__Activity__.
From the records below, transcribe exactly the lines that begin at the line with "6: (994, 163, 25.94)" and end at the line with "18: (771, 74, 26.13)", both included.
===== Input for this task =====
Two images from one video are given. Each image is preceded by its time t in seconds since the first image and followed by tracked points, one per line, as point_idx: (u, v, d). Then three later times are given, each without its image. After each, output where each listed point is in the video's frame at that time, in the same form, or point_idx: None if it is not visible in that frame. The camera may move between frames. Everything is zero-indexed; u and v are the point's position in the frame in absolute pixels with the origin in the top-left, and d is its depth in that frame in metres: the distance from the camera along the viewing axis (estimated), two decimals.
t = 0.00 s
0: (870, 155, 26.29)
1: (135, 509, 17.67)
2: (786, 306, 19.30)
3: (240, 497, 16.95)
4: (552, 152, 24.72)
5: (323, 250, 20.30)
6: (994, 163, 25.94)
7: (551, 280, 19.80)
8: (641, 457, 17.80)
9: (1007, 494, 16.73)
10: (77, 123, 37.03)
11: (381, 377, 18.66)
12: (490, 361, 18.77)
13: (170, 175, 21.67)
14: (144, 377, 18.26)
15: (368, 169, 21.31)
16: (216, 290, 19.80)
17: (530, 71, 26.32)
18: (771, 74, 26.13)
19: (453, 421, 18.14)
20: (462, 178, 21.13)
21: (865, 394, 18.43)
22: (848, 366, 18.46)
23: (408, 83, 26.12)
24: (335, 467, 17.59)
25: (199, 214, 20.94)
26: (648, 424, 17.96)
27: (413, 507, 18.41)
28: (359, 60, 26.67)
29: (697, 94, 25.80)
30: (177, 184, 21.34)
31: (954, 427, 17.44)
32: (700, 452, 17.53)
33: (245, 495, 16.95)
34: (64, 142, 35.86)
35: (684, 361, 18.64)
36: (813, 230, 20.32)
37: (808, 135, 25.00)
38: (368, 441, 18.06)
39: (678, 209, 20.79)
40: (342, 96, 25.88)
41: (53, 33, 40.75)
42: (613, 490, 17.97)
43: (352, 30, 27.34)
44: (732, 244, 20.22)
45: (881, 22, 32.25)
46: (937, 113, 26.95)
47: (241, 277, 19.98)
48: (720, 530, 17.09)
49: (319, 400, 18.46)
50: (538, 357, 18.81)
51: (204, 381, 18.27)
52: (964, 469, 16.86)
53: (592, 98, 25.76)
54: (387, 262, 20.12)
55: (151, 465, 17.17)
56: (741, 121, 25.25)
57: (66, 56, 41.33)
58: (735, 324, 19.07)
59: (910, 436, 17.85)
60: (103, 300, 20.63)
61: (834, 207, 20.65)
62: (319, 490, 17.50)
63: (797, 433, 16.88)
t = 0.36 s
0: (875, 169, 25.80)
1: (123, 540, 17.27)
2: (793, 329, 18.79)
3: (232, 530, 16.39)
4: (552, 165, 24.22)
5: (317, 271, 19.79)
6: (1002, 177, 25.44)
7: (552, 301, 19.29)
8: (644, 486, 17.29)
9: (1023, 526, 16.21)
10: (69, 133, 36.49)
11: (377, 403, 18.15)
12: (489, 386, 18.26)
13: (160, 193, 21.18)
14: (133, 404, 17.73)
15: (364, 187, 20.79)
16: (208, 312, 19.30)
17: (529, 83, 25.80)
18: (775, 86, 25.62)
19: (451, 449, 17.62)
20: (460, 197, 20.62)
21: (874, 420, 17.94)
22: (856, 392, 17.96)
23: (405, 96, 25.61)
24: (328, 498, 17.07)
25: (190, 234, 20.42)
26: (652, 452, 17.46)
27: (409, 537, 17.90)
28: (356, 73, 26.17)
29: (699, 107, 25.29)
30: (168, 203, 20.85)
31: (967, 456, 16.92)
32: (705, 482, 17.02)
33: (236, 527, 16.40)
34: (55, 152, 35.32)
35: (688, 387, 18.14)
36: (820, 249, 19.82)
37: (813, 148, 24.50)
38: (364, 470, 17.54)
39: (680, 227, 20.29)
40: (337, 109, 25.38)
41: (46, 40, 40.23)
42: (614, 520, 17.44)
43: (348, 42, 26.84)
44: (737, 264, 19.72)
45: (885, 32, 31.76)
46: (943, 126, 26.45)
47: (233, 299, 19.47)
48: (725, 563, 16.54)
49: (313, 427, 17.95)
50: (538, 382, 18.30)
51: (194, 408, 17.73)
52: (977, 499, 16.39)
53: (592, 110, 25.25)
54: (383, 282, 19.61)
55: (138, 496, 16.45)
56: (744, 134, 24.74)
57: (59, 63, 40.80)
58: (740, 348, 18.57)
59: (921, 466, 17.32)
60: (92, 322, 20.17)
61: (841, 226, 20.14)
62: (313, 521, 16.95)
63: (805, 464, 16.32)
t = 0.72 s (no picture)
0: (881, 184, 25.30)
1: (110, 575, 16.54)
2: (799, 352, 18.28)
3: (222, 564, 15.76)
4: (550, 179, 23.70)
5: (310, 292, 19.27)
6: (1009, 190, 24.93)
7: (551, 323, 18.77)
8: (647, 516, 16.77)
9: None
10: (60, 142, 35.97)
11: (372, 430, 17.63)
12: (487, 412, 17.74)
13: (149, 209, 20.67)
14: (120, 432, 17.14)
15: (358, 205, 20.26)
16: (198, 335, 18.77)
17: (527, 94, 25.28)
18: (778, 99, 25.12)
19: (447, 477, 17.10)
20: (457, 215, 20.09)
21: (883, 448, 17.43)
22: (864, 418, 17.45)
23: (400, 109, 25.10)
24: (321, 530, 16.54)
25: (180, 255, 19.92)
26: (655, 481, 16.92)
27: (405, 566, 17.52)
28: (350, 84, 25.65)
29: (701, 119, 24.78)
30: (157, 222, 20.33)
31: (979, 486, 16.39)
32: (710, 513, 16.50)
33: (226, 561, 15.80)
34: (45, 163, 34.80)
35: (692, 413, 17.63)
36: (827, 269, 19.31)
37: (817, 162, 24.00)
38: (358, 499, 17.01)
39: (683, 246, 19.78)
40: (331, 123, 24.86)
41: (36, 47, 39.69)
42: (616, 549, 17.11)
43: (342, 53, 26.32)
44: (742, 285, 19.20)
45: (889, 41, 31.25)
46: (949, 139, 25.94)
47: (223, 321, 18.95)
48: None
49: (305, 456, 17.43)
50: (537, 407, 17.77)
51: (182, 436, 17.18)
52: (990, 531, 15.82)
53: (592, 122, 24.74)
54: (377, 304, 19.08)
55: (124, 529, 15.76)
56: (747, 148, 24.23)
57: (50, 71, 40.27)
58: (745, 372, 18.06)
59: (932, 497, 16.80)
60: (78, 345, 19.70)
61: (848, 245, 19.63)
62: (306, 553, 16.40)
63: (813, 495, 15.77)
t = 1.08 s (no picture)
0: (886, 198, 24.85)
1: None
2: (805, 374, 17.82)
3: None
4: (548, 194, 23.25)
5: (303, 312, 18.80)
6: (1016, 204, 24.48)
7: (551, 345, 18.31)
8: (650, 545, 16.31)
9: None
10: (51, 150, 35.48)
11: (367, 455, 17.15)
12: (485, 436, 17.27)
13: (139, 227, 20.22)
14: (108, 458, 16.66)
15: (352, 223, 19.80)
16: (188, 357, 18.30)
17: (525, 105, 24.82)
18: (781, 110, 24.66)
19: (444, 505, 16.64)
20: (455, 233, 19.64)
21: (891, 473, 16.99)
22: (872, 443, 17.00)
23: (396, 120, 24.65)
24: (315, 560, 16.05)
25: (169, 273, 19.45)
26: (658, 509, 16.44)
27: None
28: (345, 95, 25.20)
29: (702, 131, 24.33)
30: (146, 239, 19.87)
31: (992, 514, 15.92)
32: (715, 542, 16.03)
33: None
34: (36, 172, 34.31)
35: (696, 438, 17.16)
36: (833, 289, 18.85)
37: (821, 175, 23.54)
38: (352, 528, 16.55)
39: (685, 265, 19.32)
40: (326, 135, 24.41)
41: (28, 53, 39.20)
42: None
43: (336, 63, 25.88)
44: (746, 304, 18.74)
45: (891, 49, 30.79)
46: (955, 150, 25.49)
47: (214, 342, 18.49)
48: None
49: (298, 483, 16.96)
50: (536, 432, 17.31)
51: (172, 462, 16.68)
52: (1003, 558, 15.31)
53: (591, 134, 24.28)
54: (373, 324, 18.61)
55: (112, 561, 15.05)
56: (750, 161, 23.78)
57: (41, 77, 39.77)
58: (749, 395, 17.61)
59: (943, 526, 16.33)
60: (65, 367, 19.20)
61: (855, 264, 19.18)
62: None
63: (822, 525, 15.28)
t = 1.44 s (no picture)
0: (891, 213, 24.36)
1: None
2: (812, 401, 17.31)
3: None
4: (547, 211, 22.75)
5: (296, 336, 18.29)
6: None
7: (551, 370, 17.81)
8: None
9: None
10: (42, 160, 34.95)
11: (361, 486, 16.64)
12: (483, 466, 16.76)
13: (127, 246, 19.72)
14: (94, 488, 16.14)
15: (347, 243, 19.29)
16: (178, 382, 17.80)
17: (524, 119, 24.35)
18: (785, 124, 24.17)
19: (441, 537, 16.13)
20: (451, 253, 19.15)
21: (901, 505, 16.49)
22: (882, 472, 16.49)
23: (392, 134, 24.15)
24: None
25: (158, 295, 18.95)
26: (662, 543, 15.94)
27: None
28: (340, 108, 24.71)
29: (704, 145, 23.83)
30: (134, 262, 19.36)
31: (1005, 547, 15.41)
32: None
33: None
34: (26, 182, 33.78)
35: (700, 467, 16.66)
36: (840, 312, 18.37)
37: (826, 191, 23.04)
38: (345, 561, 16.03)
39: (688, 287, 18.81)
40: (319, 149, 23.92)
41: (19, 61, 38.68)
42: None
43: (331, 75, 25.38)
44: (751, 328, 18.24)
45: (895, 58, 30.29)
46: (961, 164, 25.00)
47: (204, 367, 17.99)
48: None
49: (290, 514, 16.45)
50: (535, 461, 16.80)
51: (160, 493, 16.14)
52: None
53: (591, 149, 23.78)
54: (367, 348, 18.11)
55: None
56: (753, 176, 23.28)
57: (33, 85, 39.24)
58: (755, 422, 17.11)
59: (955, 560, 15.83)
=====
__Problem solution__.
6: (994, 163, 25.94)
7: (551, 280, 19.80)
8: (641, 457, 17.80)
9: (1007, 494, 16.73)
10: (77, 123, 37.03)
11: (381, 377, 18.66)
12: (490, 361, 18.77)
13: (170, 175, 21.67)
14: (144, 377, 18.26)
15: (368, 169, 21.31)
16: (216, 290, 19.80)
17: (530, 71, 26.32)
18: (771, 74, 26.13)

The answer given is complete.